I’m an English (and French) as a second language teacher. I share stories from my lessons with people when these would be relevant to the conversation at hand. There’s not much (if anything) by way of confidentiality about which I have to worry.
That said, I don’t like to talk at length about my classes. From time to time, I will talk shop with other teachers. Otherwise, me and my friends usually discuss other topics of interest to us.
My husband and I were both engineers (since retired) and generally when we talked about work, it concerned projects we were on and problems we were having. We were each other’s sounding board. And when we worked at the same company, tho in different departments, we’d bitch about certain people because we could.
With other people, tho, I didn’t much talk about work because in general, non-engineers have no idea what engineers do and they really don’t care. So when asked, I’d give a rather vanilla answer and the conversation flowed elsewhere. The best, tho, was when I had a government job that I really could not talk about. I know people wanted to ask more, but even if I’d been free to discuss, they’d have been bored in short order.
Retired now, but most of my career was in classified areas. I usually wasn’t allowed a cell phone, and sometimes couldn’t even tell my wife where I traveled.

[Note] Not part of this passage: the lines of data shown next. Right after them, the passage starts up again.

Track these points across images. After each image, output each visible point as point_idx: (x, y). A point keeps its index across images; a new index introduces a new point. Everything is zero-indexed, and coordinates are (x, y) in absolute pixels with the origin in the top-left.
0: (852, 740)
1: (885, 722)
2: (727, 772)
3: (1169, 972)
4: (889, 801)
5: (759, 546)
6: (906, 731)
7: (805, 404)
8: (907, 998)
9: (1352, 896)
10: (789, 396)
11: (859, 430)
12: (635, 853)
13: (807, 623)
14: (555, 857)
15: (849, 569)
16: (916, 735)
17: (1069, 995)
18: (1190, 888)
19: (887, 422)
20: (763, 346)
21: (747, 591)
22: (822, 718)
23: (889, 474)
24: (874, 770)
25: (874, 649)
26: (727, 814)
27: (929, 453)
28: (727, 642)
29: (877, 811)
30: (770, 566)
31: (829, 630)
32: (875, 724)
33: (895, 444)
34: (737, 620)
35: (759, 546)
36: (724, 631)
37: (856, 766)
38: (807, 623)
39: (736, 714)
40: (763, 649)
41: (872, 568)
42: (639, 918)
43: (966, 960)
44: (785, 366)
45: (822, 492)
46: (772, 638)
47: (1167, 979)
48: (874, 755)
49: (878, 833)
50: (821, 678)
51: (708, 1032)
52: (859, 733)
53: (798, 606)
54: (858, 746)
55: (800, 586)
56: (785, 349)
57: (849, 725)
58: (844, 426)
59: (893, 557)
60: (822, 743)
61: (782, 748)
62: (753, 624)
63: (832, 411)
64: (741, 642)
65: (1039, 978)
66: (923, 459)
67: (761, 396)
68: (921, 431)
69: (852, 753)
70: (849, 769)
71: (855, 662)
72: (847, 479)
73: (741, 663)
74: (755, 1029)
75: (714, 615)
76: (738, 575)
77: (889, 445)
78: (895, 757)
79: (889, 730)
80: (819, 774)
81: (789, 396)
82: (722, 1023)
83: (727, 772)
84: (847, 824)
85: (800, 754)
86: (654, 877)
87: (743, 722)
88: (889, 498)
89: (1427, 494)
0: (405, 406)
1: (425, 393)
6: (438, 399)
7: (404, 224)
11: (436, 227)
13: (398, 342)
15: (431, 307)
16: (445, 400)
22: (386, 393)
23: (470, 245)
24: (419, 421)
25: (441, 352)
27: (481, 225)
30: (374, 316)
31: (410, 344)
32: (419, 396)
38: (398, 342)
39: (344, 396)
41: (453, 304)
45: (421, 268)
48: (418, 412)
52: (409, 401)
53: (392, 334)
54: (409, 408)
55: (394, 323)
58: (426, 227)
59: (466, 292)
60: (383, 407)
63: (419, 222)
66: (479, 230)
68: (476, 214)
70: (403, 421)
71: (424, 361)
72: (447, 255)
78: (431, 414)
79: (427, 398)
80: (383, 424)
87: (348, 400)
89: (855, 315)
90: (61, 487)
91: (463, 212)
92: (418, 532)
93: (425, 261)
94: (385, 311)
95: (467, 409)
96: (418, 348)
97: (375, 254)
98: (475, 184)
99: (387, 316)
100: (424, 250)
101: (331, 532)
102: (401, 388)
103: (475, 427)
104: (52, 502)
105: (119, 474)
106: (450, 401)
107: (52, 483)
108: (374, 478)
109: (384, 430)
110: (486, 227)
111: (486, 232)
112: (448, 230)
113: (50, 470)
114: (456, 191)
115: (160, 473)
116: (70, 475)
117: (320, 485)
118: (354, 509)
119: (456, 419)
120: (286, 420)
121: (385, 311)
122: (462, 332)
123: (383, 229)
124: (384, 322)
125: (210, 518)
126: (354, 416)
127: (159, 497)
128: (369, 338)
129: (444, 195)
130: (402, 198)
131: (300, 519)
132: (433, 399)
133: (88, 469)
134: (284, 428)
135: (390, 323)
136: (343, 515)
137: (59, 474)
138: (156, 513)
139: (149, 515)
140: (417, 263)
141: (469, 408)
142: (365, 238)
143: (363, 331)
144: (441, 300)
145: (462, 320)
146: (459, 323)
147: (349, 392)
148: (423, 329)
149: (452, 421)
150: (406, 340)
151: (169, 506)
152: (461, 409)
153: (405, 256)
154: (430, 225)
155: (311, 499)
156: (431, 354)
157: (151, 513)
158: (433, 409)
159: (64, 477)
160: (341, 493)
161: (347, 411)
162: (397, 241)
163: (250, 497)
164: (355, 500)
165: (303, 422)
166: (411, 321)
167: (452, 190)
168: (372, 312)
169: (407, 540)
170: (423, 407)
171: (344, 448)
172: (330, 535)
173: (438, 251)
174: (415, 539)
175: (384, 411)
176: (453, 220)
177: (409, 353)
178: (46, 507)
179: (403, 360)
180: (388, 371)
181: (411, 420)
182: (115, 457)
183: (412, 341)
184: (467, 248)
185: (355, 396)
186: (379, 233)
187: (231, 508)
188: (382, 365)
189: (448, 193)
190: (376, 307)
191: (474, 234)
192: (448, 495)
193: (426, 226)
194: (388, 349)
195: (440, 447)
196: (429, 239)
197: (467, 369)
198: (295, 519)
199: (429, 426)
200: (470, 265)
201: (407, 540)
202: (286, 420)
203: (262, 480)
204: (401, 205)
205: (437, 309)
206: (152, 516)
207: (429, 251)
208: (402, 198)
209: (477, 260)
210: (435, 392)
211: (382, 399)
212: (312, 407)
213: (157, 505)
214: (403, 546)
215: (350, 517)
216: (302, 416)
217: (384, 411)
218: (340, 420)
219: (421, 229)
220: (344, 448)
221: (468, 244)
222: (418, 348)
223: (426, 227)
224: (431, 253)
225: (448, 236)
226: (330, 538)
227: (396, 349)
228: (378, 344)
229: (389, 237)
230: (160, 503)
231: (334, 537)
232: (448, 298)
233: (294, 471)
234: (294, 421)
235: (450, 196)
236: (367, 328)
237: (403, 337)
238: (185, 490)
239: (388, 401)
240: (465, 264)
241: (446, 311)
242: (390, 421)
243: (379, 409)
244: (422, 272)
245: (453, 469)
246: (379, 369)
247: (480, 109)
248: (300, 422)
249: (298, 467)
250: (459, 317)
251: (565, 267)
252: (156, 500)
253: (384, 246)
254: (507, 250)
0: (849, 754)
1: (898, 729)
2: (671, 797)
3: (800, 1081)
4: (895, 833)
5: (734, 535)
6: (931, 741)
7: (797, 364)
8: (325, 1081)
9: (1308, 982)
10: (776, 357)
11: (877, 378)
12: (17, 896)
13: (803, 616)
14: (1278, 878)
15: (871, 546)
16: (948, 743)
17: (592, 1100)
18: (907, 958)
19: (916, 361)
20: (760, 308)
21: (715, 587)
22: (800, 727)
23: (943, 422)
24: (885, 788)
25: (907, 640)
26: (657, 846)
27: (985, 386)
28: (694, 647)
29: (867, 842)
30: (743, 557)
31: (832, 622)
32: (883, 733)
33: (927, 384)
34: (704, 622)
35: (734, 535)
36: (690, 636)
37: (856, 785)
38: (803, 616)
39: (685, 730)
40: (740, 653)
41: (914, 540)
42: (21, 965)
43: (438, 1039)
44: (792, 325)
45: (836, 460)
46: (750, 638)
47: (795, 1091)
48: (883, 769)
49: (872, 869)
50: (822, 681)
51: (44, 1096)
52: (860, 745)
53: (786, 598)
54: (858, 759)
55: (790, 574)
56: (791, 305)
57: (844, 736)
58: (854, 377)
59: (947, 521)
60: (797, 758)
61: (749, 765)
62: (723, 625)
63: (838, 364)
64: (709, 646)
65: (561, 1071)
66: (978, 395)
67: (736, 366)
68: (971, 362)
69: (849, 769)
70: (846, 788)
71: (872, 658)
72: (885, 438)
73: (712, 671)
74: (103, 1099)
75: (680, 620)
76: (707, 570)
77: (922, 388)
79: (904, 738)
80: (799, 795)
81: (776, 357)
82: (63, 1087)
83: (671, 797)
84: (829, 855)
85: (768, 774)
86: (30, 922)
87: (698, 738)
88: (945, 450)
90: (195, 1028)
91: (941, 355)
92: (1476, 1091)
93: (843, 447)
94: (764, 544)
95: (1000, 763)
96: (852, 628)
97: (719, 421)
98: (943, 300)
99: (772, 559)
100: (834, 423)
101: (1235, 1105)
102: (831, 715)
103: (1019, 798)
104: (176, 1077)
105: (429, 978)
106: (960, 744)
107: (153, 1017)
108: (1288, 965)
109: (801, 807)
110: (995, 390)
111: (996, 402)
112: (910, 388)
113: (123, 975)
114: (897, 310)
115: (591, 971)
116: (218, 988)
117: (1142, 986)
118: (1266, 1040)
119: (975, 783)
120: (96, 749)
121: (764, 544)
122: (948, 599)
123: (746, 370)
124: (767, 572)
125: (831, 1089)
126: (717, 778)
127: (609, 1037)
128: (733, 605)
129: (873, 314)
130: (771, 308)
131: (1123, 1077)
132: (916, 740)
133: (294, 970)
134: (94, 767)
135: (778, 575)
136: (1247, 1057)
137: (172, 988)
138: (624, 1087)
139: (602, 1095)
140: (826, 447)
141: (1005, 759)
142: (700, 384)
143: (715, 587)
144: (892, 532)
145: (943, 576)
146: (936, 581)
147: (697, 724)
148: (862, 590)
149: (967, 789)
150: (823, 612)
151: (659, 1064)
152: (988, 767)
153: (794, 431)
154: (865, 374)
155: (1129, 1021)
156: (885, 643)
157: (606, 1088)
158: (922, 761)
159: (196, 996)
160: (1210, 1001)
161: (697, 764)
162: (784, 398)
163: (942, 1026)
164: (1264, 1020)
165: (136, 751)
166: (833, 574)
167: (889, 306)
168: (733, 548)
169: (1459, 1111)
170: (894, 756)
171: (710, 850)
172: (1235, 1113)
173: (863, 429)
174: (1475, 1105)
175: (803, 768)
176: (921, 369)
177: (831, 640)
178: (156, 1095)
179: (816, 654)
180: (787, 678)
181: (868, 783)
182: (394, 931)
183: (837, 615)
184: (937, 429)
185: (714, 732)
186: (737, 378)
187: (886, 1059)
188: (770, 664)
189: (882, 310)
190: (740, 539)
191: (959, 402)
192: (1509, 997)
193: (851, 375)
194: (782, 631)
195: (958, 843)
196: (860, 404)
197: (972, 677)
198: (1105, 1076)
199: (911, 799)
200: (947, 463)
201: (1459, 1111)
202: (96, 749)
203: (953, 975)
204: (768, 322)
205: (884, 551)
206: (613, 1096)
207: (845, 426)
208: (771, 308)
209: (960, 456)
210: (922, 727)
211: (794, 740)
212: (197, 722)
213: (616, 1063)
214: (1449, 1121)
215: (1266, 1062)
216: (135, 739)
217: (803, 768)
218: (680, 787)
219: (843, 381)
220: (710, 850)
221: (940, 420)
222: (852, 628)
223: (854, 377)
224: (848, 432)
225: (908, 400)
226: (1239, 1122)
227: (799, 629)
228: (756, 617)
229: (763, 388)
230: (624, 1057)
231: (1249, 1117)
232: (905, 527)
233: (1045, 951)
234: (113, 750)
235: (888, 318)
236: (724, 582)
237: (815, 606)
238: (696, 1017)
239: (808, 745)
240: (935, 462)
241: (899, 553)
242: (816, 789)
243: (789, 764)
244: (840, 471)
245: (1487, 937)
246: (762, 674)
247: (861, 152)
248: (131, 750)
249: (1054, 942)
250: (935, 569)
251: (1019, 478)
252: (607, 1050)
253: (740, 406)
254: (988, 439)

Despite being provided with cover stories, I chose the easier route of not talking much. If I talked about work, it was complaints over upper management decisions.
So it was completely one-sided at home. I’d sit quietly while my wife ranted about annoying co-workers. I learned all their names, histories, habits, etc. I doubt she could name 3 people I’ve worked with in the last 25 years.
I used to say: “I could tell you, but then I’d have to bore you to death.”
Same with me, just a little more ‘red’ in my level of information and lots of caveats. I’ve leaned into not talking about current work here on the SDMB too, but the past life (see my avatar) is fair game and useful for comic relief.
I don’t bring work talk home either. Even though I live and work in a ‘company town’, we all know to keep our yams shut.
Tripler
“A little drinking village with a science problem.”
This is generally my husband and me. Sometimes we might use each other as a sounding board for a specific project, but we tend to leave work at work. When we did home office during COVID we really had to work on keeping work separate from home life.
I rarely talk about my work with other people. First I have to explain what I do, and then a lot of other information, so that’s already getting boring. I’d rather find other topics to discuss.
I talk a lot about work with my husband, I love my job and get super nerdy about it. I work from home and my coworkers aren’t very social online so I need that outlet. Going to the office isn’t an option, I’m not in the same province as my employer. My husband is a very patient man.
With other people - well, most don’t remember what I do, don’t understand it or why I love it, and their eyes kind of glaze over.
This week is school vacation week, so high school kid has been home while I have been working mostly from home (liberal remote work rules this week). She has been listening in on my work meetings and severely critical of how I run meetings.
She’d taken classes in running meetings both at school and at work, and apparently I suck at both planning and execution.
Useful feedback, even if her delivery style needs work
Before you are inducted into a leadership position in a school organization (e.g. President of Math Honor Society) you have to take a four hour (four one hour segments) class in planning and leading a meeting. Complete with pre-work, homework, role playing and peer critique.
And people complain that schools don’t prepare you for the work world. But then the people complaining often went to school in the 1960s and 1970s.
When people ask what I do, I usually say, “I teach at [my university].” Then they ask what I teach, and when I say math, that usually stops the conversation, though they often get in, “oh, I was never good at math” first. We go on to other topics. Pretty much the only conversations I have about my work are with friends at work or with other mathematicians.
I work in a hardware store so most people are familiar with my job and there’s not much to talk about with Wife or friends. Occasionally I’ll have a crabby customer that I can complain about later.
On Mondays I’ll repeat to Wife what the women at work said about Propane Guy. He delivers propane to the store every Monday, and is very attractive. We wear radios that allow conversation that only employees can hear. His arrival is discreetly announced by the cashier like so: “Hey, Propane Guy is here. Mmmmmm.” This is followed by all available female employees racing to unlock the propane cabinets for Propane Guy, and their witty and raunchy radio chatter.
Yeah, I get the same with GIS. So I just usually say “I make maps with a computer” It’s much, much more complicated than that. Hell, I haven’t made a custom map in years. I mostly do the tabular data/automation for it now. I leave the cartography for the newbies.
Most of the time when I talked about my work it was complaining about how I was constantly having to redo work that other people hadn’t done right, or coming back from vacation to find that none of my work had been done while I was gone (and then when I got caught up I was asked to help out someone who hadn’t been off work). My running joke was that I had to do the work of three people - Moe, Larry, and Curly.
Occasionally when I would let it slip that I worked for the Social Security Administration I would get someone asking about a problem they or a relative was having with their benefits. Or asking generic questions about how the system worked. I was generally okay with this, as long as I made it clear that I couldn’t look up someone’s records, or check on the status of a claim, or (and I did get this at least once) take care of a problem they were having myself.